A empresa estruturou um processo robusto de identificação de riscos, incluindo mapeamento setorial, entrevistas com gestores, observação direta das rotinas e análise de jornadas. Além dos riscos físicos e ergonômicos, os riscos psicossociais passaram a receber atenção especial.
Iniciativas
Entre as iniciativas implementadas pela Rizzo Imobiliária, destacam-se:
- Programa de Mentoria com temas como inteligência emocional, gestão de conflitos e prevenção ao assédio;
- Sessões de terapia, consultoria financeira e acompanhamento médico sem custo para os colaboradores;
- Trilhas de carreira e planos de desenvolvimento individual (PDI) alinhados a metas claras e avaliação de desempenho;
- Ambiente de escuta ativa, com líderes treinados para acolher e encaminhar situações de desconforto ou sobrecarga.
Treinamentos, integração e cultura de prevenção
A Rizzo também reforçou seus treinamentos obrigatórios, incluindo agora temas como assédio moral e sexual, além de conteúdos voltados à saúde emocional. Esses treinamentos são integrados ao processo de onboarding, avaliação de desempenho e RH estratégico, promovendo uma abordagem multidisciplinar e contínua.
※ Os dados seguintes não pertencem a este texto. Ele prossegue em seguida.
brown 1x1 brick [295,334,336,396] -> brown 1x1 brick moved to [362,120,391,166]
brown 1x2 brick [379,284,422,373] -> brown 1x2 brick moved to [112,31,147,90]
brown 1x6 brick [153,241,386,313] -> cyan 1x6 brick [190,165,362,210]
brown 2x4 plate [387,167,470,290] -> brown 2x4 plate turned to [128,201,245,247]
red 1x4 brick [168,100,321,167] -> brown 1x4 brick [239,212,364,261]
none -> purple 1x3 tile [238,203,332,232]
Para garantir que as mudanças não fiquem apenas no papel, a empresa criou rotinas de escuta estruturadas, monitoramento constante de indicadores (como KPIs e clima organizacional) e maior sinergia entre os setores responsáveis.
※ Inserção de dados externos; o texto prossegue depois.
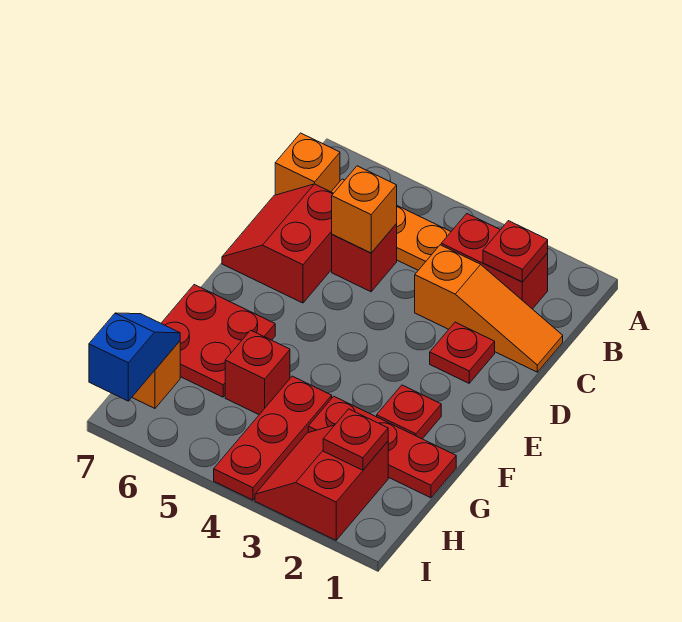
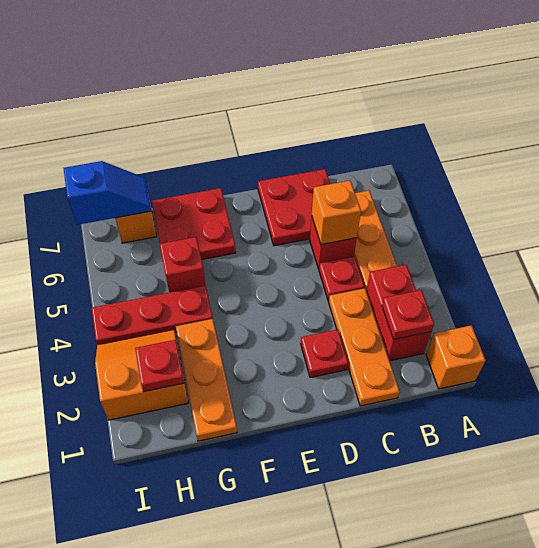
orange 1x1 brick [275,133,340,195] -> orange 1x1 brick moved to [426,325,486,389]
orange 1x3 slope [415,245,563,372] -> orange 1x3 plate [329,288,400,406]
red 2x2 slope [222,184,333,303] -> red 2x2 plate [258,169,330,246]
red 1x1 plate [377,385,441,439] -> red 1x1 plate moved to [319,257,365,301]
red 1x3 plate [308,396,456,498] -> orange 1x3 plate [176,319,237,441]
red 2x2 slope [255,425,388,540] -> orange 2x2 slope [95,330,188,420]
“A NR-01 exige que as áreas conversem entre si. Aqui, RH, jurídico, contabilidade e consultorias externas atuam de forma integrada para garantir conformidade e bem-estar.”
Mesmo com uma cultura já voltada ao cuidado com os colaboradores, a Rizzo enfrentou obstáculos. Entre os principais, a necessidade de documentar formalmente ações já realizadas; a dificuldade de identificar e mensurar riscos subjetivos, como o estresse e os conflitos interpessoais; o engajamento de áreas comerciais e administrativas, que têm rotinas mais intensas e metas agressivas.
Ainda assim, a empresa adaptou suas rotinas sem comprometer a produtividade. A prioridade, segundo o supervisor, é “alinhar resultado com saúde emocional”. “Cuidar das pessoas é também cuidar da sustentabilidade do negócio. A NR-01 é um chamado para empresas repensarem sua forma de gerir riscos e relações de trabalho”, finaliza.